Text provided:
#####

Sunday, March 29, 2009
Go West
I have long smirked at the notion of people, "Going West." I mean, c'mon, how cliche can we get? And yet I now find myself once again in a position of humility where I feel the need to confess...I am going West. The first chance I get, the next chance I get. GTC had it in our 12 year plan to do it anyway but now it must move its way into my 5 year plan. I would prefer it move its way into my 5 day plan. So if you don't hear from me in a reasonable amount of time (unit of measure for relatives- 6 months; friends- 7 months) check the Tahoe-Donner directory. I second the notion a good friend recently shared with me, "If people weren't born in Ohio the midwest would remain largely uninhabited..."

#####

[Dataset records]
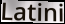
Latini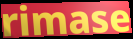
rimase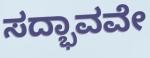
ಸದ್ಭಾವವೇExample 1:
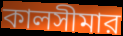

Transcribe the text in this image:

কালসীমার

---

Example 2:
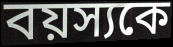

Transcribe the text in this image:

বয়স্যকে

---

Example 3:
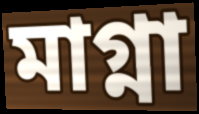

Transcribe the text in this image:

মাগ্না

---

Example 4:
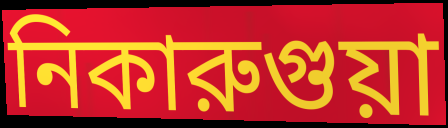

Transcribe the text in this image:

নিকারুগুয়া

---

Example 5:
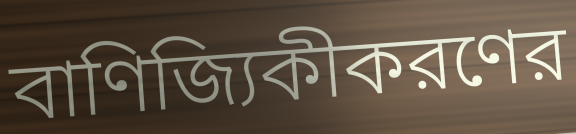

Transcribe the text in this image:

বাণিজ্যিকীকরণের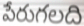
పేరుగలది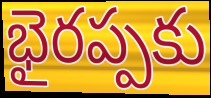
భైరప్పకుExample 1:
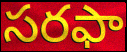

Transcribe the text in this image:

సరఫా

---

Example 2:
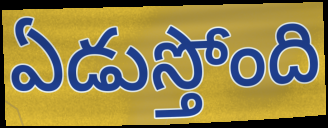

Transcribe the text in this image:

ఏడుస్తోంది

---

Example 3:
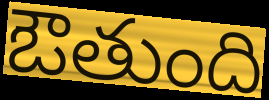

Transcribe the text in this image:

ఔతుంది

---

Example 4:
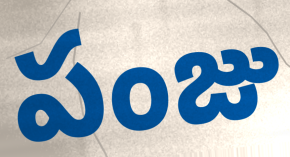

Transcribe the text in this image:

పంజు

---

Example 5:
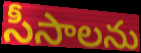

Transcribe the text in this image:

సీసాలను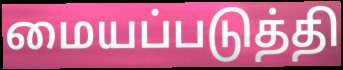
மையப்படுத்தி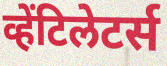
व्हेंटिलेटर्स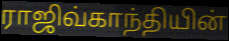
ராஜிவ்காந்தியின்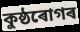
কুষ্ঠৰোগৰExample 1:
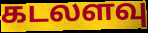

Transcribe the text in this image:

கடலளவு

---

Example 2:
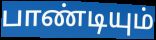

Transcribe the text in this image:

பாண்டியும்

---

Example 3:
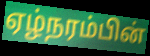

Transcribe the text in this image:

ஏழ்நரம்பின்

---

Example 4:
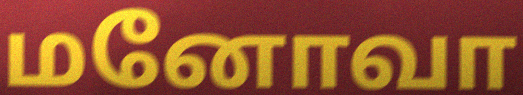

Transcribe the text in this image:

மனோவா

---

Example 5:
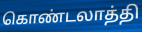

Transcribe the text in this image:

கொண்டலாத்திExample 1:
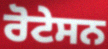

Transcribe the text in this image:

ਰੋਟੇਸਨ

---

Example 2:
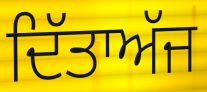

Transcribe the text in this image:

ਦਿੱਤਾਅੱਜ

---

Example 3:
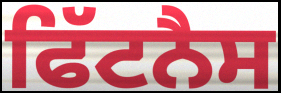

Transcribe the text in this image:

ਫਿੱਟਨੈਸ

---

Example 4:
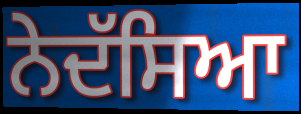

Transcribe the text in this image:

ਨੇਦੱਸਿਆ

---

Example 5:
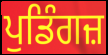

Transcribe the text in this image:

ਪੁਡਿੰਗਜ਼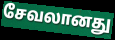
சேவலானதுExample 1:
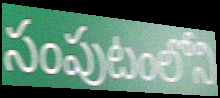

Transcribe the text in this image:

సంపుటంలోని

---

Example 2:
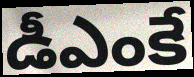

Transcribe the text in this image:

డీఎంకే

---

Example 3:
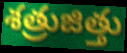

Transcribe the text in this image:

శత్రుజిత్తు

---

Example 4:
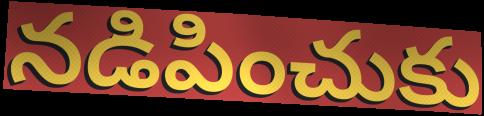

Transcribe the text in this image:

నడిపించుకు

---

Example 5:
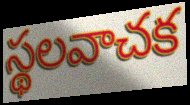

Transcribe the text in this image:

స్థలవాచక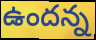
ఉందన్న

#####

Exercise 1: Say whether each statement agrees with the blog post, answering yes or no and quoting the deciding words: (a) The writer has long smirked at the idea of "Going West." (b) GTC had going West in a 5 year plan. (c) The unit of measure given for friends is 7 months.
Exercise 2: Please list every length of time that the blog post names.
Exercise 3: According to the blog post, what directory should readers check if they don't hear from the writer?

Written answer 1: (a) Yes: "I have long smirked at the notion of people, "Going West."" (b) No: "GTC had it in our 12 year plan to do it anyway" (c) Yes: "friends- 7 months"

Written answer 2: 12 year, 5 year, 5 day, 6 months, 7 months

Written answer 3: The Tahoe-Donner directory.